Um, well, you've already stated that for you, creativity and sexuality are the same thing, so there's no point in arguing this. For me, they aren't. The act of creating and the act of sex may each bring similar feelings, but whereas I am pretty much consistently attracted to men, I am equally fulfilled by various kinds of writing, by performing music or theater, or creating some kind of visual or physical art. I write a lot of fanfic, but I never feel like only that and that alone will satisfy me.
(Deep breath; this is where you write me off as a total wingnut and decide I'm not worth replying to anymore. Or that you'll continue to bicker with me, but have concluded that I'm an utter waste of bandwidth and any goal I support is at best, of dubious value, because if a crackpot like me can be in favor of it, it must have serious problems.)
No, apparently this is where you get to paint me as a closed-minded judgmental jerk. So, you know... thanks for that.
I get that for you, creativity and sexuality are somehow the same. I accept that you believe that. I think, however, that it's a mistake to proceed in the public sphere as though this is a universally accepted truth and make over the top arguments that rely on that principle, and then use the "well, in my religion, it's so" argument to deal with people who beg to differ.
I know what I want to write and who I want to fuck, too. And yeah, the drives are CONNECTED. To me, at least, they are not identical, and they definitely don't say, "Write fanfic and nothing else!"

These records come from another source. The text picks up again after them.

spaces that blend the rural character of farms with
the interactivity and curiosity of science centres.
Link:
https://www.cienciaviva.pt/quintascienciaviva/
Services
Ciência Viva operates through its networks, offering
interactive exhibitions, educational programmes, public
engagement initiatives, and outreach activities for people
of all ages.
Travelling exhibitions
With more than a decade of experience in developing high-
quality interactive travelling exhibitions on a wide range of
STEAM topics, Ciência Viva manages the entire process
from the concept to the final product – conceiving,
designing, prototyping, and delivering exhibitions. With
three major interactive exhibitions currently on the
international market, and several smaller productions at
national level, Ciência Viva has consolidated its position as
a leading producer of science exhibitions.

I'm not the least bit interested in defining your sexuality. Sorry, I didn't think it was necessary to state that outright earlier.
no subject
Just be aware that some statements may be thrown out there just to get a reaction from you.
no subject
You know, it strikes me that if she had framed her viewpoint a little differently, none of this would likely have happened. For example, explaining her apparently religious conflation of creativity and sexuality first, and then expanding her discussion to show how it related, at least in her mind, to the issue of gay marriage, would have made all the difference in how people perceived what she was saying. But that, I suspect, was never the goal.
no subject
To be clear, I was using the collective "you" rather than the specific you. You're right, I have no idea what elements are crucial to
Do you think the "drive to write" is intrinsic, but "the drive to write poetry" or "the drive to write essays" or "the drive to write plays" are separable from that, and the drive can be redirected to a different format if the main one isn't available or acceptable?
Now that's an interesting argument. And for me it's all about the story I want to tell. If it feels like a short story I write that. If it feels like a poem, I write a poem. If it feels like a stage play, I write a play.
I understand that some writers have their preference of medium. And a preference for genre. And their own style.
I personally don't understand the pull to writing fan fic over original fic, but I support your right to write it. However, it doesn't compare to centuries of persecution of homosexuals nor the lengthy battle for same-sex marriage.